— Problem statement —
Repeat precisely the span of lines below that opens with the line containing "15: (610, 262, 1.36)" and closes with the line containing "30: (394, 148, 1.08)", both included.

Start of Dataset content

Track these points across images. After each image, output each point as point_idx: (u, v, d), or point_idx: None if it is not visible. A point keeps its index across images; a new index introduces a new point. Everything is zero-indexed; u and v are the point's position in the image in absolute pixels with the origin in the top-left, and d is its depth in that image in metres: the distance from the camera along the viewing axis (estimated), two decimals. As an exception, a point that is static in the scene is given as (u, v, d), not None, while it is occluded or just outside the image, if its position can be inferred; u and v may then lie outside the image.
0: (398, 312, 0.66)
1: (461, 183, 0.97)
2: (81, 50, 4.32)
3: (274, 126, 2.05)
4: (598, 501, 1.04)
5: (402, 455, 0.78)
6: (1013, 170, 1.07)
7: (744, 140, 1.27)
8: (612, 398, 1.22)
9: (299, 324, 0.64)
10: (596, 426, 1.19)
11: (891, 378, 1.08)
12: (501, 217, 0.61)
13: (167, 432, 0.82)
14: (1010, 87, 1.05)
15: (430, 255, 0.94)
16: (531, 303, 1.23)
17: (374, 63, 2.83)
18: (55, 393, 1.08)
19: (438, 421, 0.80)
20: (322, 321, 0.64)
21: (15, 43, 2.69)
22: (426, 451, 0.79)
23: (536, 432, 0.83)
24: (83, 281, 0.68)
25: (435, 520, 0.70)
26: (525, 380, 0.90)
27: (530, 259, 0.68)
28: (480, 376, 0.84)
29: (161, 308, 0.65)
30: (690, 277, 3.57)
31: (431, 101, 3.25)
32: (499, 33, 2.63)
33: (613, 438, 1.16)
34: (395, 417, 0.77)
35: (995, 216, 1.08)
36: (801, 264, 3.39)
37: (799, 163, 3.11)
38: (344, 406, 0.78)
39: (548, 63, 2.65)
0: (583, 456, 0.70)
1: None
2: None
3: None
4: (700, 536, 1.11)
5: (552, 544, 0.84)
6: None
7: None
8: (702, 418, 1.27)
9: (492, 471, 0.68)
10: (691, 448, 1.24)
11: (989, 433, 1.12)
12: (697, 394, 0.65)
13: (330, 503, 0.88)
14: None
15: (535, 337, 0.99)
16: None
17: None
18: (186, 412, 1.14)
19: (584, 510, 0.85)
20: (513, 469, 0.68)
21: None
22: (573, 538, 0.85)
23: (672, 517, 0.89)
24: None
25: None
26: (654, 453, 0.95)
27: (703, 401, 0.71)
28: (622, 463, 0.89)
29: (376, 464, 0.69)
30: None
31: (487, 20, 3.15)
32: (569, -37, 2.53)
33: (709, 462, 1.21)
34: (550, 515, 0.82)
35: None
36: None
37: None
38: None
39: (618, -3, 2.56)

End of Dataset content
Start of Dataset content

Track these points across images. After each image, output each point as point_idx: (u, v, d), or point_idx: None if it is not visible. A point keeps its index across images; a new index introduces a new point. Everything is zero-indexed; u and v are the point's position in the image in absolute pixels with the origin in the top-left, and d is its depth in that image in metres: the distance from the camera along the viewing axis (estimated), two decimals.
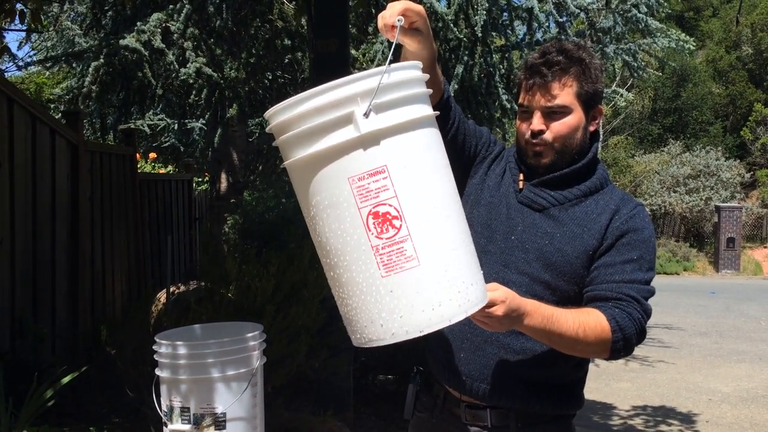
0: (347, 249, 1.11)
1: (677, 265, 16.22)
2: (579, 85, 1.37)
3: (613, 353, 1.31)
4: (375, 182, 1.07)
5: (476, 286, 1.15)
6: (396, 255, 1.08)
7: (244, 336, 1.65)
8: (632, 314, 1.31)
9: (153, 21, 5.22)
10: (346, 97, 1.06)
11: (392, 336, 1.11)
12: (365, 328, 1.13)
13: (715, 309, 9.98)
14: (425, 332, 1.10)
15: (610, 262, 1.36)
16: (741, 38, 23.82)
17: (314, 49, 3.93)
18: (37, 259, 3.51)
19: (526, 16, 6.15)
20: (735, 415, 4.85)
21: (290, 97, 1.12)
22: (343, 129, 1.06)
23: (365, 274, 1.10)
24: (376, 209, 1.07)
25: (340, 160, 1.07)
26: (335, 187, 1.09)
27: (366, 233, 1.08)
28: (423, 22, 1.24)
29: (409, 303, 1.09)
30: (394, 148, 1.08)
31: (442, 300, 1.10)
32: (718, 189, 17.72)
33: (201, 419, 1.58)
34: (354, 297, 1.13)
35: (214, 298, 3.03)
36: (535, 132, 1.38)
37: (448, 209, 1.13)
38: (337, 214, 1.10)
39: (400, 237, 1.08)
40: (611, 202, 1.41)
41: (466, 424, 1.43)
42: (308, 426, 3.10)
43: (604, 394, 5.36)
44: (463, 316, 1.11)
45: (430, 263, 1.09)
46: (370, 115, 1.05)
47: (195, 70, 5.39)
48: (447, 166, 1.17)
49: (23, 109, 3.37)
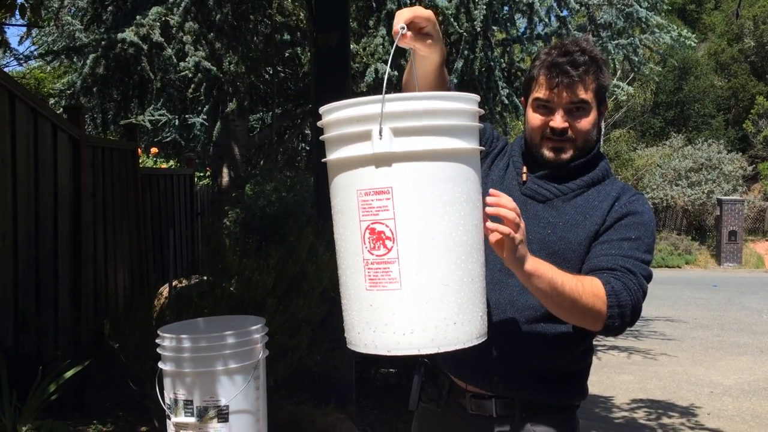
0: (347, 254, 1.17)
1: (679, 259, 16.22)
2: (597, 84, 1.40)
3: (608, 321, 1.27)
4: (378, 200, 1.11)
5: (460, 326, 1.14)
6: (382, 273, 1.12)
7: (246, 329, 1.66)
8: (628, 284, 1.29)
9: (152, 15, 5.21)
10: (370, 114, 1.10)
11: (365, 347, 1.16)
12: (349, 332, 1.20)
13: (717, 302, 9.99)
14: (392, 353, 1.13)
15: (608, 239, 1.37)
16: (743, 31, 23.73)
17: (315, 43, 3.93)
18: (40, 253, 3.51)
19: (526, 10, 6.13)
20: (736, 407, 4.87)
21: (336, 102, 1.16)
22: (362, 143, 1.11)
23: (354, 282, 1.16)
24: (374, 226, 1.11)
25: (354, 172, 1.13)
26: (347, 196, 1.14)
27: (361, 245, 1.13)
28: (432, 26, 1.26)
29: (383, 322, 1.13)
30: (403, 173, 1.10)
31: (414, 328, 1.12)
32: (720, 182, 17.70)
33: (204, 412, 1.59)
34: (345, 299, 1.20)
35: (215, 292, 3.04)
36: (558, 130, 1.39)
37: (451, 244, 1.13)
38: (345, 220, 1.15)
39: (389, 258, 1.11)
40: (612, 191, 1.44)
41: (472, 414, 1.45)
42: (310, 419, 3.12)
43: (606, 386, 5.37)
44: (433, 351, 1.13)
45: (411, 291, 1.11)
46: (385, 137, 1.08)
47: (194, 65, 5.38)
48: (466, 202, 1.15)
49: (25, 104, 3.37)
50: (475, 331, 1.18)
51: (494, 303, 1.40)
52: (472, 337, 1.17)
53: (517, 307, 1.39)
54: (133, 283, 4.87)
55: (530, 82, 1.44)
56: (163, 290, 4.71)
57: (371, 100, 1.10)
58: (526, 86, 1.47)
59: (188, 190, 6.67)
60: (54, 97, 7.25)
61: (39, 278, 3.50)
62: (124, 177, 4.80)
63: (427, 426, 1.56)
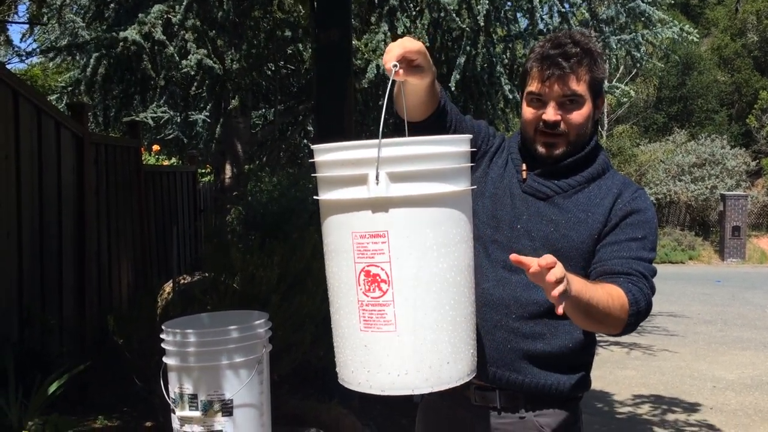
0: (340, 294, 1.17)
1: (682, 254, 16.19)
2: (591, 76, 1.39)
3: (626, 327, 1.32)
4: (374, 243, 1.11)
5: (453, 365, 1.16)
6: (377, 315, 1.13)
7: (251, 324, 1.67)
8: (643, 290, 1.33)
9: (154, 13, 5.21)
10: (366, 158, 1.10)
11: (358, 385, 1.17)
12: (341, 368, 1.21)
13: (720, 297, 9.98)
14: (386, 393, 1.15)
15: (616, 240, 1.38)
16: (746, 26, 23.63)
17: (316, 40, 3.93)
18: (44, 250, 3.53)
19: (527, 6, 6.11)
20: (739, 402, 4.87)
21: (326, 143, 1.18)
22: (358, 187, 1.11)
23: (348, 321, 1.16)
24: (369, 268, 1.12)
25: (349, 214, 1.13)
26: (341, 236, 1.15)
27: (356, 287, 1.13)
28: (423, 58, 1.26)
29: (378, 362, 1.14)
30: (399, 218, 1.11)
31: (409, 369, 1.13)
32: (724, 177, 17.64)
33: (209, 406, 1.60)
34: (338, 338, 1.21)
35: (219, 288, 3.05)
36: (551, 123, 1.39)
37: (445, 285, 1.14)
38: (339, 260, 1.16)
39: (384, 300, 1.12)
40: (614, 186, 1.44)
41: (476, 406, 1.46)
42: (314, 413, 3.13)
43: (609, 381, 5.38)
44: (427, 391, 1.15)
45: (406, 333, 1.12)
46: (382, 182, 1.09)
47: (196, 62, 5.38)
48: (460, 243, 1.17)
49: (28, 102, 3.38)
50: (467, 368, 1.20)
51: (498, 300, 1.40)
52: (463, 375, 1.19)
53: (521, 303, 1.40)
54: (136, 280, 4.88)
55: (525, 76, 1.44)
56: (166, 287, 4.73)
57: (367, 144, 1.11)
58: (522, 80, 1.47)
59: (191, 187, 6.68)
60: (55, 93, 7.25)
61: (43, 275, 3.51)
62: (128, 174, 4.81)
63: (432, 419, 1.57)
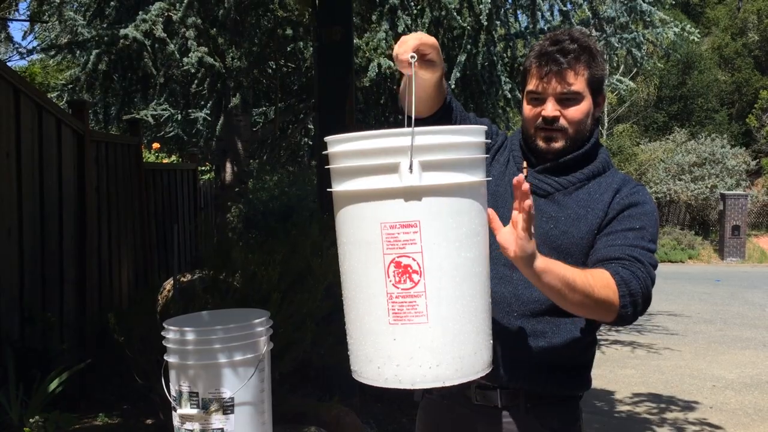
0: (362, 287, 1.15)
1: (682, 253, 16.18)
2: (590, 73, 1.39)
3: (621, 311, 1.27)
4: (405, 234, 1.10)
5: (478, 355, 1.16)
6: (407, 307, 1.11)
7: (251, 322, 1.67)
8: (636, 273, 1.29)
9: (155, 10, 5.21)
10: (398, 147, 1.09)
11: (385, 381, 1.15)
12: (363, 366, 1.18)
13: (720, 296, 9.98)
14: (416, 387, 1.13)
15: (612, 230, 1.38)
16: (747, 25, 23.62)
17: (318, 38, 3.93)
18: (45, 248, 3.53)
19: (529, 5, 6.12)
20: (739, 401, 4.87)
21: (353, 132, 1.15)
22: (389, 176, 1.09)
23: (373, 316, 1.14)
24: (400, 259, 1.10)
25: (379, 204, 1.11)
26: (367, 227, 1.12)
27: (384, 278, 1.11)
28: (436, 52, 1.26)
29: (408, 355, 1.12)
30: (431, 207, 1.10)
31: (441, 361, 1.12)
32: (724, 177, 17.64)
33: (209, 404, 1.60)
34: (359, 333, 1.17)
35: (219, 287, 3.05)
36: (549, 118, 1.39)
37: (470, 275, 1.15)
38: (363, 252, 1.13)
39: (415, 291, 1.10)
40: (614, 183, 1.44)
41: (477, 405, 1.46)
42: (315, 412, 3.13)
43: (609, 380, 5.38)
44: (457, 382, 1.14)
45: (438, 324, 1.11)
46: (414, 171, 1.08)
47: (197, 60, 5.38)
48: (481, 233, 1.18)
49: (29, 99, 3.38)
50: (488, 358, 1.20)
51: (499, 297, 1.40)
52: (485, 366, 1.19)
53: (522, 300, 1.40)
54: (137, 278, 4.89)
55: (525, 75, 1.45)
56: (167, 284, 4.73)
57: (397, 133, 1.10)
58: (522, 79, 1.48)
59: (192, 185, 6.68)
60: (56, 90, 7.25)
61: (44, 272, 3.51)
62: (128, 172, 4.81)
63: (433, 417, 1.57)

End of Dataset content

— Answer section —
15: (610, 262, 1.36)
16: (741, 38, 23.82)
17: (314, 49, 3.93)
18: (37, 259, 3.51)
19: (526, 16, 6.15)
20: (735, 415, 4.85)
21: (290, 97, 1.12)
22: (343, 129, 1.06)
23: (365, 274, 1.10)
24: (376, 209, 1.07)
25: (340, 160, 1.07)
26: (335, 187, 1.09)
27: (366, 233, 1.08)
28: (423, 22, 1.24)
29: (409, 303, 1.09)
30: (394, 148, 1.08)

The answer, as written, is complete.